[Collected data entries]
......
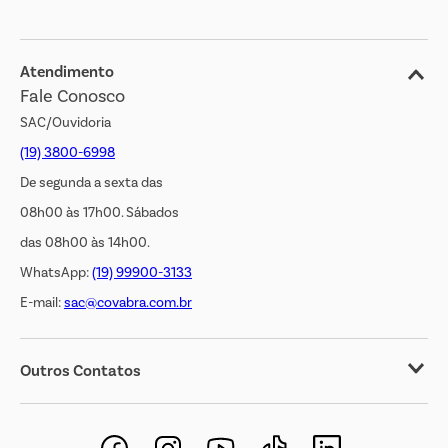
Blog
Jornal de Ofertas
Atendimento
Fale Conosco
Transparência Salarial
SAC/Ouvidoria
(19) 3800-6998
De segunda a sexta das
08h00 às 17h00. Sábados
das 08h00 às 14h00.
WhatsApp:
(19) 99900-3133
E-mail:
sac@covabra.com.br
Outros Contatos
Negócios Imobiliários
Novos Fornecedores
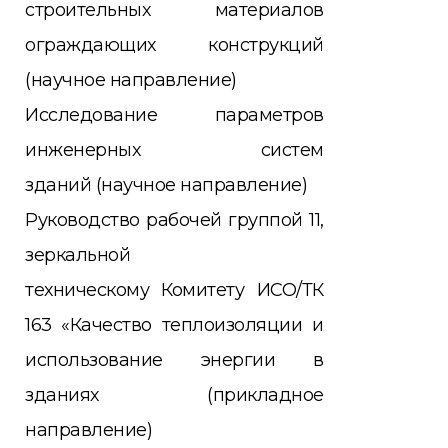
строительных материалов
ограждающих
конструкций
(научное направление)
Исследование параметров
инженерных систем
зданий
(научное направление)
Руководство рабочей группой 11,
зеркальной
техническому
Комитету ИСО/ТК
163 «Качество теплоизоляции и
исполь
зование энергии в
зданиях (прикладное
направление)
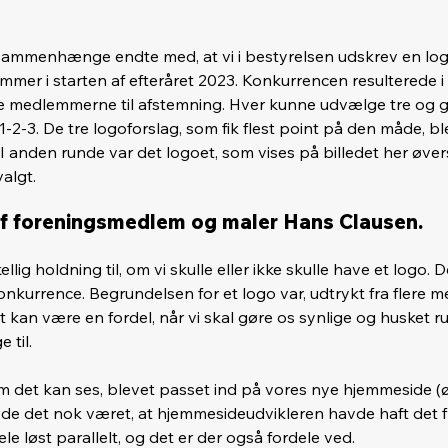
ge sammenhænge endte med, at vi i bestyrelsen udskrev en lo
mer i starten af efteråret 2023. Konkurrencen resulterede i 
alle medlemmerne til afstemning. Hver kunne udvælge tre og 
2-3. De tre logoforslag, som fik flest point på den måde, ble
 anden runde var det logoet, som vises på billedet her øverst
algt. 
af foreningsmedlem og maler Hans Clausen.
llig holdning til, om vi skulle eller ikke skulle have et logo.
kurrence. Begrundelsen for et logo var, udtrykt fra flere m
et kan være en fordel, når vi skal gøre os synlige og husket r
 til.
 det kan ses, blevet passet ind på vores nye hjemmeside (øv
vde det nok været, at hjemmesideudvikleren havde haft det f
le løst parallelt, og det er der også fordele ved. 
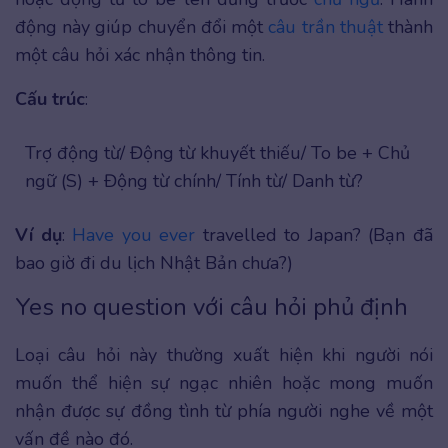
động này giúp chuyển đổi một
câu trần thuật
thành
một câu hỏi xác nhận thông tin.
Cấu trúc
:
Trợ động từ/ Động từ khuyết thiếu/ To be + Chủ
ngữ (S) + Động từ chính/ Tính từ/ Danh từ?
Ví dụ
:
Have you ever
travelled to Japan? (Bạn đã
bao giờ đi du lịch Nhật Bản chưa?)
Yes no question với câu hỏi phủ định
Loại câu hỏi này thường xuất hiện khi người nói
muốn thể hiện sự ngạc nhiên hoặc mong muốn
nhận được sự đồng tình từ phía người nghe về một
vấn đề nào đó.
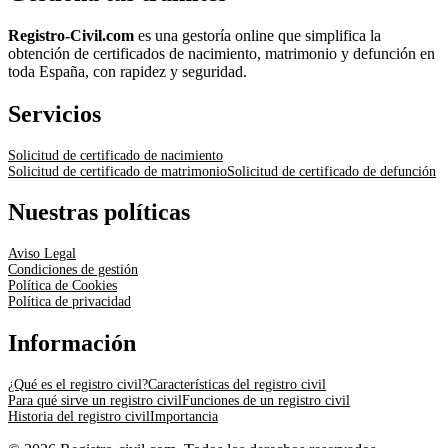
Registro-Civil.com
es una gestoría online que simplifica la
obtención de certificados de nacimiento, matrimonio y defunción en
toda España, con rapidez y seguridad.
Servicios
Solicitud de certificado de nacimiento
Solicitud de certificado de matrimonio
Solicitud de certificado de defunción
Nuestras políticas
Aviso Legal
Condiciones de gestión
Política de Cookies
Política de privacidad
Información
¿Qué es el registro civil?
Características del registro civil
Para qué sirve un registro civil
Funciones de un registro civil
Historia del registro civil
Importancia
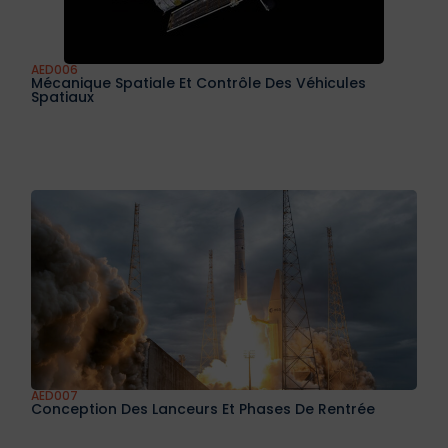
AED006
Mécanique Spatiale Et Contrôle Des Véhicules
Spatiaux
AED007
Conception Des Lanceurs Et Phases De Rentrée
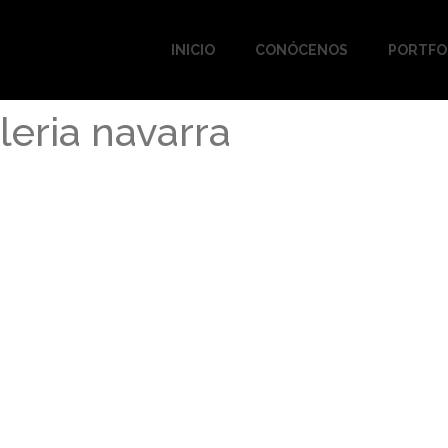
INICIO
CONÓCENOS
PORTFO
leria navarra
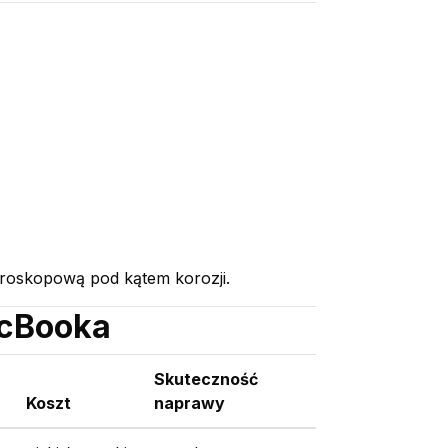
kroskopową pod kątem korozji.
acBooka
Skuteczność
Koszt
naprawy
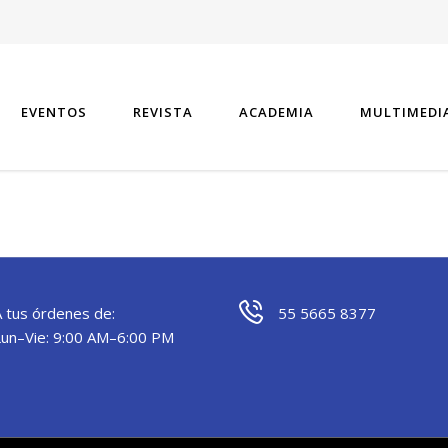
EVENTOS
REVISTA
ACADEMIA
MULTIMEDI
A tus órdenes de:
55 5665 8377
Lun–Vie: 9:00 AM–6:00 PM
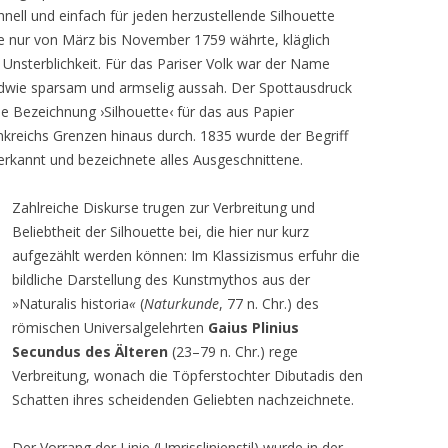
hnell und einfach für jeden herzustellende Silhouette
die nur von März bis November 1759 währte, kläglich
 Unsterblichkeit. Für das Pariser Volk war der Name
endwie sparsam und armselig aussah. Der Spottausdruck
 Die Bezeichnung ›Silhouette‹ für das aus Papier
ankreichs Grenzen hinaus durch. 1835 wurde der Begriff
nerkannt und bezeichnete alles Ausgeschnittene.
Zahlreiche Diskurse trugen zur Verbreitung und
Beliebtheit der Silhouette bei, die hier nur kurz
aufgezählt werden können: Im Klassizismus erfuhr die
bildliche Darstellung des Kunstmythos aus der
»Naturalis historia
«
(
Naturkunde
, 77 n. Chr.) des
römischen Universalgelehrten
Gaius Plinius
Secundus des Älteren
(23–79 n. Chr.) rege
Verbreitung, wonach die Töpferstochter Dibutadis den
Schatten ihres scheidenden Geliebten nachzeichnete.
Der Vorrang der Linie (Umrisslinienstil) wurde in der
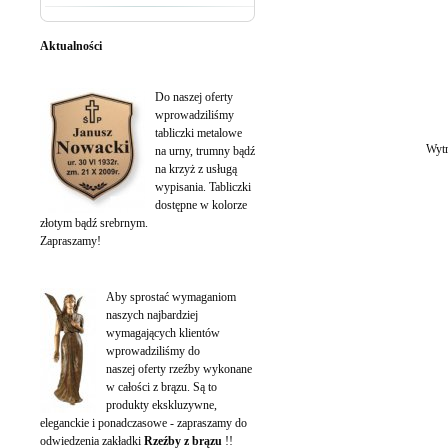
Aktualności
Tabliczki na urny wypisane
Do naszej oferty
wprowadziliśmy
tabliczki metalowe
Wytr
na urny, trumny bądź
na krzyż z usługą
wypisania. Tabliczki
dostępne w kolorze
złotym bądź srebrnym.
Zapraszamy!
Rzeźby z brązu
Aby sprostać wymaganiom
naszych najbardziej
wymagających klientów
wprowadziliśmy do
naszej oferty rzeźby wykonane
w całości z brązu. Są to
produkty ekskluzywne,
eleganckie i ponadczasowe - zapraszamy do
odwiedzenia zakładki
Rzeźby z brązu
!!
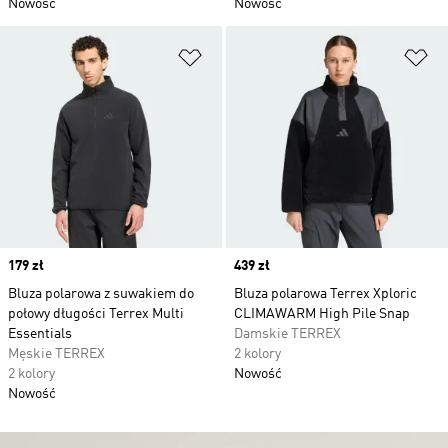
Nowość
Nowość
Dodaj do listy życzeń
Do
Price
179 zł
Price
439 zł
Bluza polarowa z suwakiem do
Bluza polarowa Terrex Xploric
połowy długości Terrex Multi
CLIMAWARM High Pile Snap
Essentials
Damskie TERREX
Męskie TERREX
2 kolory
2 kolory
Nowość
Nowość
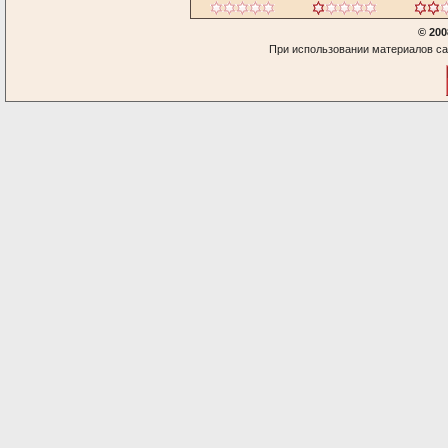
© 200
При использовании материалов са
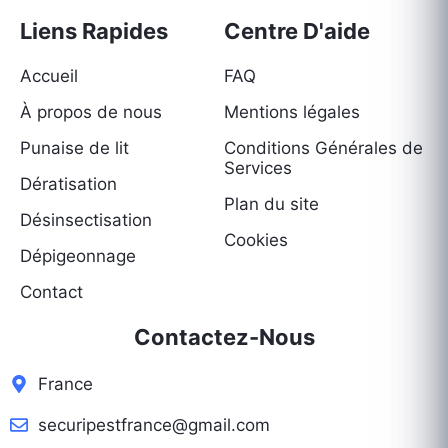
Liens Rapides
Centre D'aide
Accueil
FAQ
À propos de nous
Mentions légales
Punaise de lit
Conditions Générales de
Services
Dératisation
Plan du site
Désinsectisation
Cookies
Dépigeonnage
Contact
Contactez-Nous
France
securipestfrance@gmail.com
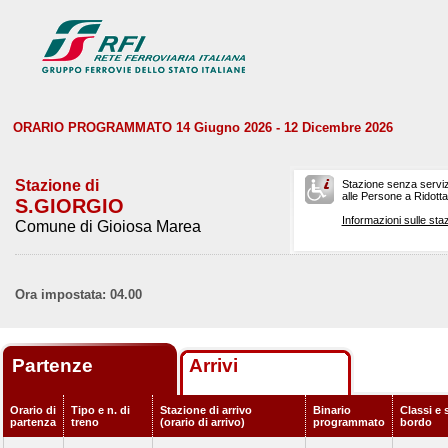
ORARIO PROGRAMMATO 14 Giugno 2026 - 12 Dicembre 2026
Stazione di
Stazione senza serviz
alle Persone a Ridotta 
S.GIORGIO
Informazioni sulle staz
Comune di Gioiosa Marea
Ora impostata: 04.00
Partenze
Arrivi
Orario di
Tipo e n. di
Stazione di arrivo
Binario
Classi e 
partenza
treno
(orario di arrivo)
programmato
bordo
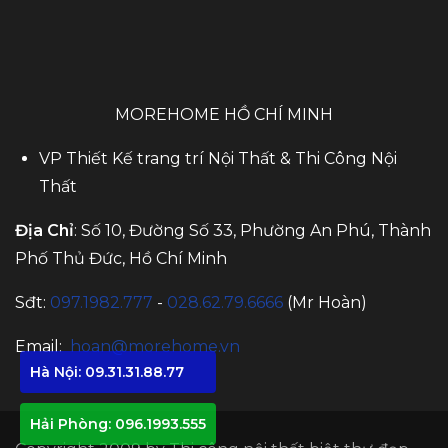
MOREHOME HỒ CHÍ MINH
VP Thiết Kế trang trí Nội Thất & Thi Công Nội
Thất
Địa Chỉ
: Số 10, Đường Số 33, Phường An Phú, Thành
Phố Thủ Đức, Hồ Chí Minh
Sđt:
097.1982.777
-
028.62.79.6666
(Mr Hoàn)
Email:
hoan@morehome.vn
Hà Nội: 09.31.31.88.77
Hải Phòng: 096.1993.555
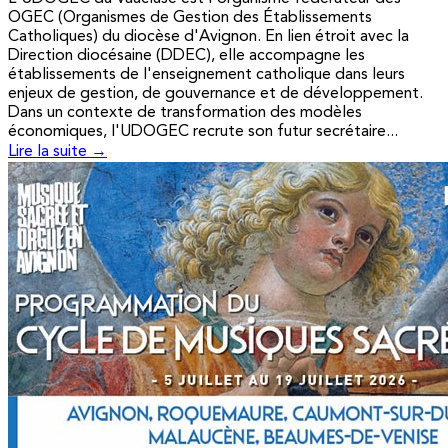
OGEC (Organismes de Gestion des Établissements
Catholiques) du diocèse d'Avignon. En lien étroit avec la
Direction diocésaine (DDEC), elle accompagne les
établissements de l'enseignement catholique dans leurs
enjeux de gestion, de gouvernance et de développement.
Dans un contexte de transformation des modèles
économiques, l'UDOGEC recrute son futur secrétaire...
Lire la suite →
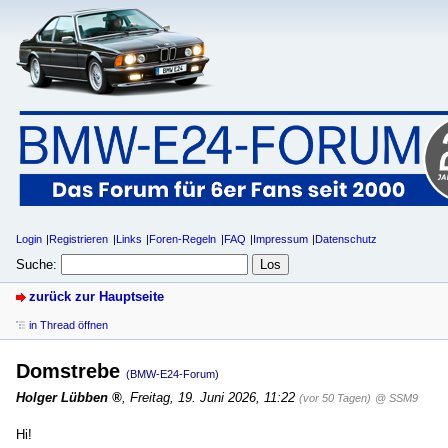
Login
Registrieren
Links
Foren-Regeln
FAQ
Impressum
Datenschutz
Suche:
zurück zur Hauptseite
in Thread öffnen
Domstrebe
(BMW-E24-Forum)
Holger Lübben
,
Freitag, 19. Juni 2026, 11:22
(vor 50 Tagen)
@ SSM9
Hi!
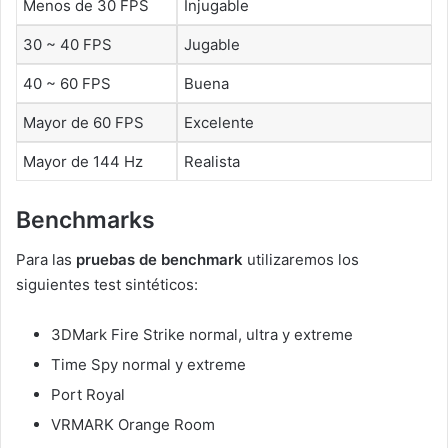
Menos de 30 FPS
Injugable
30 ~ 40 FPS
Jugable
40 ~ 60 FPS
Buena
Mayor de 60 FPS
Excelente
Mayor de 144 Hz
Realista
Benchmarks
Para las
pruebas de benchmark
utilizaremos los
siguientes test sintéticos:
3DMark Fire Strike normal, ultra y extreme
Time Spy normal y extreme
Port Royal
VRMARK Orange Room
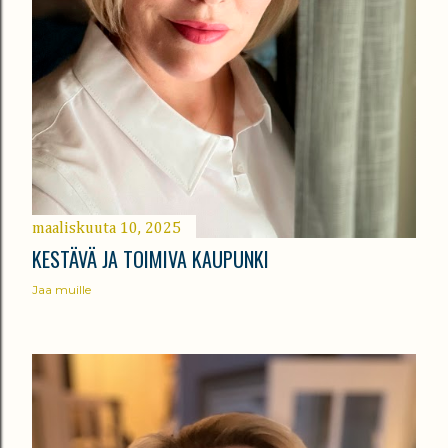
maaliskuuta 10, 2025
KESTÄVÄ JA TOIMIVA KAUPUNKI
Jaa muille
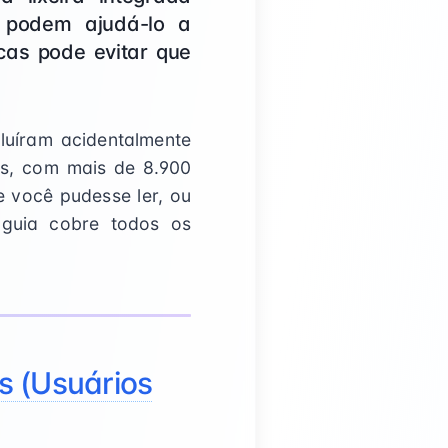
e podem ajudá-lo a
cas pode evitar que
luíram acidentalmente
os, com mais de 8.900
 você pudesse ler, ou
 guia cobre todos os
es (Usuários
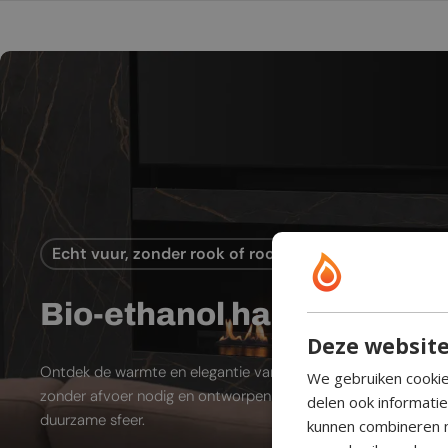
Echt vuur, zonder rook of rookkanaal
Bio-ethanol haard
Deze website
Ontdek de warmte en elegantie van bio-ethanol sfeerhaarde
We gebruiken cookie
zonder afvoer nodig en ontworpen voor moderne leefruimtes
delen ook informati
duurzame sfeer.
kunnen combineren m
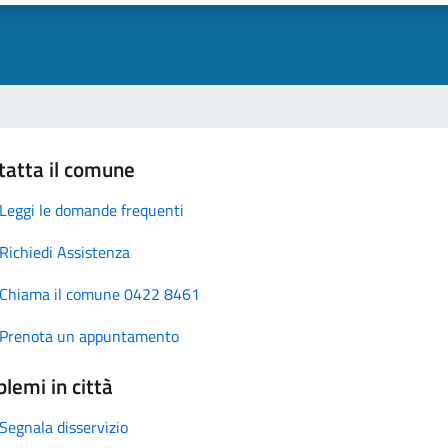
tatta il comune
Leggi le domande frequenti
Richiedi Assistenza
Chiama il comune 0422 8461
Prenota un appuntamento
lemi in città
Segnala disservizio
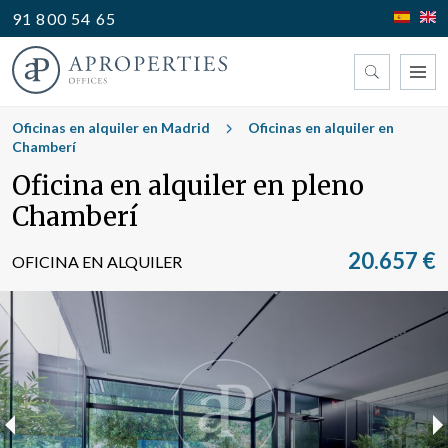
91 800 54 65
Encuentre su oficina
Oficinas en alquiler en Madrid
Oficinas en alquiler en
Chamberí
Oficina en alquiler en pleno
Tipo
Chamberí
20.657 €
OFICINA EN ALQUILER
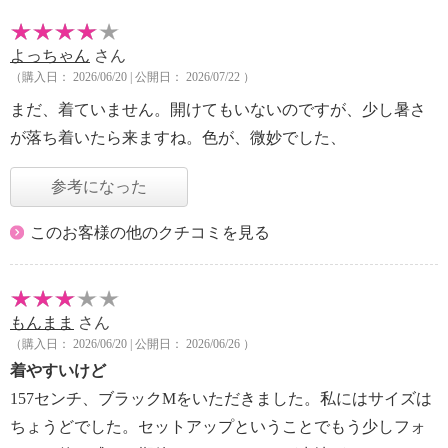
よっちゃん
さん
（購入日： 2026/06/20 | 公開日： 2026/07/22 ）
まだ、着ていません。開けてもいないのですが、少し暑さ
が落ち着いたら来ますね。色が、微妙でした、
参考になった
このお客様の他のクチコミを見る
もんまま
さん
（購入日： 2026/06/20 | 公開日： 2026/06/26 ）
着やすいけど
157センチ、ブラックMをいただきました。私にはサイズは
ちょうどでした。セットアップということでもう少しフォ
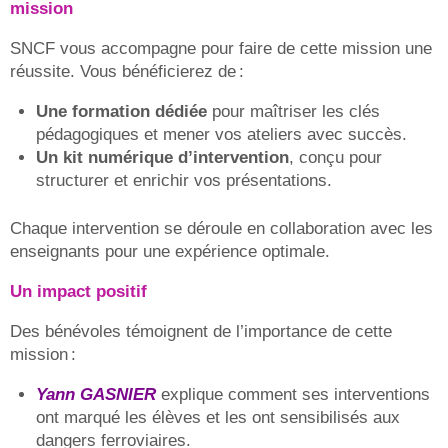
mission
SNCF vous accompagne pour faire de cette mission une
réussite. Vous bénéficierez de :
Une formation dédiée
pour maîtriser les clés
pédagogiques et mener vos ateliers avec succès.
Un kit numérique d’intervention
, conçu pour
structurer et enrichir vos présentations.
Chaque intervention se déroule en collaboration avec les
enseignants pour une expérience optimale.
Un impact positif
Des bénévoles témoignent de l’importance de cette
mission :
Yann GASNIER
explique comment ses interventions
ont marqué les élèves et les ont sensibilisés aux
dangers ferroviaires.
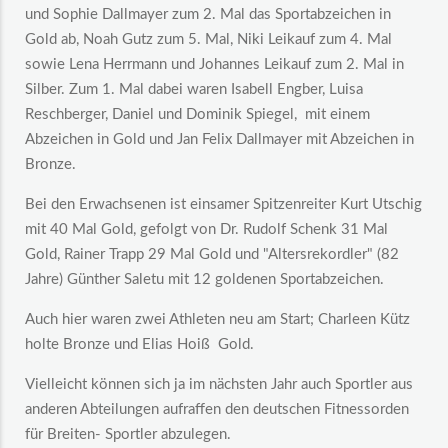
und Sophie Dallmayer zum 2. Mal das Sportabzeichen in
Gold ab, Noah Gutz zum 5. Mal, Niki Leikauf zum 4. Mal
sowie Lena Herrmann und Johannes Leikauf zum 2. Mal in
Silber. Zum 1. Mal dabei waren Isabell Engber, Luisa
Reschberger, Daniel und Dominik Spiegel, mit einem
Abzeichen in Gold und Jan Felix Dallmayer mit Abzeichen in
Bronze.
Bei den Erwachsenen ist einsamer Spitzenreiter Kurt Utschig
mit 40 Mal Gold, gefolgt von Dr. Rudolf Schenk 31 Mal
Gold, Rainer Trapp 29 Mal Gold und "Altersrekordler" (82
Jahre) Günther Saletu mit 12 goldenen Sportabzeichen.
Auch hier waren zwei Athleten neu am Start; Charleen Kütz
holte Bronze und Elias Hoiß Gold.
Vielleicht können sich ja im nächsten Jahr auch Sportler aus
anderen Abteilungen aufraffen den deutschen Fitnessorden
für Breiten- Sportler abzulegen.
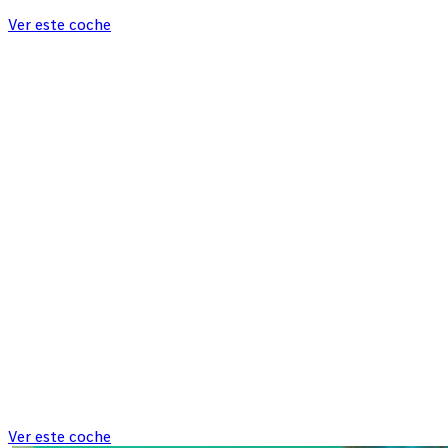
Ver este coche
Ver este coche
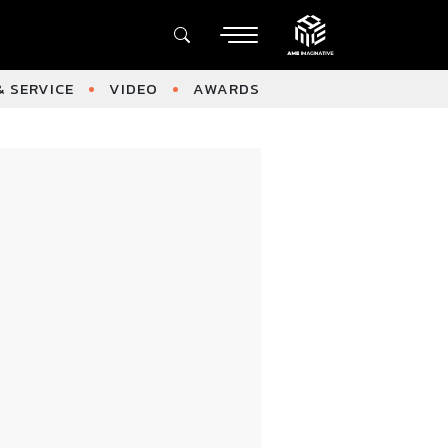
 SERVICE
VIDEO
AWARDS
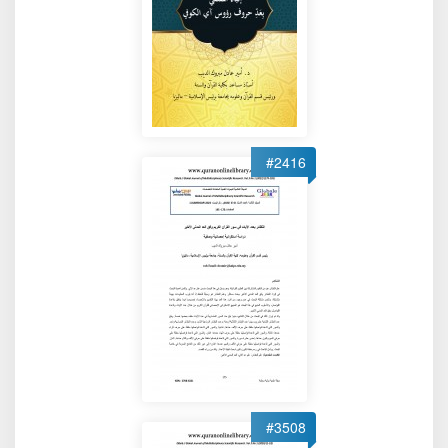
#2416
#3508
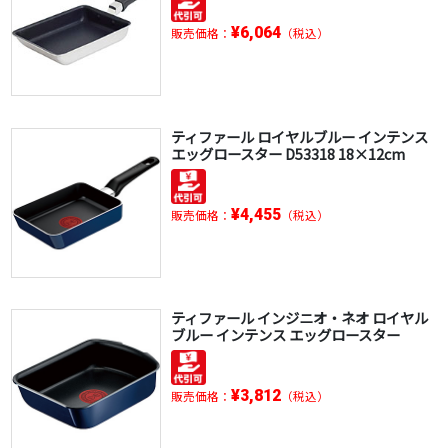
¥6,064
販売価格：
（税込）
ティファール ロイヤルブルー インテンス
エッグロースター D53318 18×12cm
¥4,455
販売価格：
（税込）
ティファール インジニオ・ネオ ロイヤル
ブルー インテンス エッグロースター
¥3,812
販売価格：
（税込）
......
Since the pictures are not part of the copy, please transcribe only the lines above from the one with "cas pode evitar que" through the one with "dangers ferroviaires.", exactly and with both ends.

Written solution =>
cas pode evitar que
luíram acidentalmente
os, com mais de 8.900
 você pudesse ler, ou
 guia cobre todos os
es (Usuários
Echt vuur, zonder rook of rookkanaal
Bio-ethanol haard
Deze website
Ontdek de warmte en elegantie van bio-ethanol sfeerhaarde
We gebruiken cookie
zonder afvoer nodig en ontworpen voor moderne leefruimtes
delen ook informati
duurzame sfeer.
kunnen combineren m
tatta il comune
Leggi le domande frequenti
Richiedi Assistenza
Chiama il comune 0422 8461
Prenota un appuntamento
lemi in città
Segnala disservizio
91 800 54 65
Encuentre su oficina
Oficinas en alquiler en Madrid
Oficinas en alquiler en
Chamberí
Oficina en alquiler en pleno
Tipo
Chamberí
20.657 €
OFICINA EN ALQUILER
よっちゃん
さん
（購入日： 2026/06/20 | 公開日： 2026/07/22 ）
まだ、着ていません。開けてもいないのですが、少し暑さ
が落ち着いたら来ますね。色が、微妙でした、
参考になった
このお客様の他のクチコミを見る
もんまま
さん
（購入日： 2026/06/20 | 公開日： 2026/06/26 ）
着やすいけど
157センチ、ブラックMをいただきました。私にはサイズは
ちょうどでした。セットアップということでもう少しフォ
mission
SNCF vous accompagne pour faire de cette mission une
réussite. Vous bénéficierez de :
Une formation dédiée
pour maîtriser les clés
pédagogiques et mener vos ateliers avec succès.
Un kit numérique d’intervention
, conçu pour
structurer et enrichir vos présentations.
Chaque intervention se déroule en collaboration avec les
enseignants pour une expérience optimale.
Un impact positif
Des bénévoles témoignent de l’importance de cette
mission :
Yann GASNIER
explique comment ses interventions
ont marqué les élèves et les ont sensibilisés aux
dangers ferroviaires.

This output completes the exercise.